Review: Free Energy - Love Sign

Often it's easy to be able to identify what a band is in for from the music alone. Synthetic predictable songwriting with unconvincing performances is meant to just make labels lots of money, grandly orchestrated musical works taking you on a real journey has been crafted with the intent of making something that challenges the face of music as we know it, and then sometimes, bands just write really lovely songs because it's a fun thing to do and the songs they come out are the types that everyone can dance and relate to. With Love Sign, the second full length from Hockey Night offshoots Free Energy, we're definitely dealing with an album with music in the third category. And how wonderful an experience it is.

It's been some time since I found an album that really approaches the "less is more" thesis of songwriting with open arms, but the band nail it here, as they manage to compact all sorts of emotion and personality into a range of three-minute flings of songs that all thrive ultimately on unrelenting simplicity. And it works. More than that it will leave you asking yourself why it works. In the least offensive way possible, Scott Wells and Sheridan Fox's guitar work is hardly anything worth writing home about, but it's the overall summoning of kind-heated warmth that the band release across the likes of Dance All Night and Hold You Close that makes it the stuff of power pop euphoria.

That's not to say they can't be musically stunning at all. The spidery pitter-patter guitar of Street Survivor effortlessly carries the vibes of soft rock bliss, but the most remarkable parts of the album is the band's fun-loving and confident taking on of influences from glam rock acts of decades ago. On the likes of Girls Want Rock, Backscratcher and grand closer Time Rolls On, Nicholas Shuminsky busts out the cowbell and the band become Thin Lizzy-lite for a little while. This is also the form taken on on album opener and lead single Electric Fever, which if you have ears, you will recognise it's main riffs as a shameless rip-off of Bachman-Turner Overdrive's You Ain't Seen Nothing Yet. Not that that stops from having fun in any way.

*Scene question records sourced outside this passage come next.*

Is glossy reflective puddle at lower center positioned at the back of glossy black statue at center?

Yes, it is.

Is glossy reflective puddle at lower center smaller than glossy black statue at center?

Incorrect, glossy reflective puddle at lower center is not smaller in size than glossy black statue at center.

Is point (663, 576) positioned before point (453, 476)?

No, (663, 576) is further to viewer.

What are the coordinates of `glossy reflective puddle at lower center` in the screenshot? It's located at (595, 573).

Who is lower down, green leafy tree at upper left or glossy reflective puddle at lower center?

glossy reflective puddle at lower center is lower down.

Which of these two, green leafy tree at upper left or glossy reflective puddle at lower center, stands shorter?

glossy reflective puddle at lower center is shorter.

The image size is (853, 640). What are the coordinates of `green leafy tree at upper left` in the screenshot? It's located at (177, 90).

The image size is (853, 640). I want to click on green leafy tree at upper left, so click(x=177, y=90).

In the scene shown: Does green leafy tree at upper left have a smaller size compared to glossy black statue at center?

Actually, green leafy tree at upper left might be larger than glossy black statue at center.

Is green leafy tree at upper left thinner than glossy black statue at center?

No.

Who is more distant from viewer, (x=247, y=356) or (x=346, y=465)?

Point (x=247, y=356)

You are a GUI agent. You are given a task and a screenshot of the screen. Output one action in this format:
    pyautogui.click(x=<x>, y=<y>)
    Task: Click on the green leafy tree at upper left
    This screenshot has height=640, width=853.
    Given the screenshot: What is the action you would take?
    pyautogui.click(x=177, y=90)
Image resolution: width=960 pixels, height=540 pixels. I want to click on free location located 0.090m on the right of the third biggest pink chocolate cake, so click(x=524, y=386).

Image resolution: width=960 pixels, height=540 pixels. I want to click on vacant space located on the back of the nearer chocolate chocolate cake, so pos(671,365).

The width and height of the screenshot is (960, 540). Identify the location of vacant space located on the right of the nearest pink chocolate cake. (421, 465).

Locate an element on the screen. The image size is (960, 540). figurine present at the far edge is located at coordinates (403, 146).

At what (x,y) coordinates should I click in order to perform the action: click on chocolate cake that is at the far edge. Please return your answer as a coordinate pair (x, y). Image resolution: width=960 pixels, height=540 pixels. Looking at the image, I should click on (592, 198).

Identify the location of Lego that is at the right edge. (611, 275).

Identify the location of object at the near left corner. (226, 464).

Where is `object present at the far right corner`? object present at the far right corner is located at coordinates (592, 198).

Because if you didn't feel like you were having fun, or didn't feel immersed within good times while listening to this album, something must have gone very wrong indeed. I suppose the real beauty of Free Energy and their approach to making songs on Love Sign is in the fact that they really are nothing more than a bunch of guys that are making music for the sake of good times and having fun simply so that those who listen can do the same. And when you truly are sunk within a sense of having good times and not needing to care about a thing in the world, there is no real need for technical mastery or ambitious journeys in your music. That's not to say that you can't have music like that to feel good, but music like this serves as an adequate necessity, like the blueprint to good time music, if you will. There's a time and a place for simple music made just so those can listen will feel happy. And Free Energy have hit that time and place spot on.

Free Energy's Love Sign is out now via Self Release.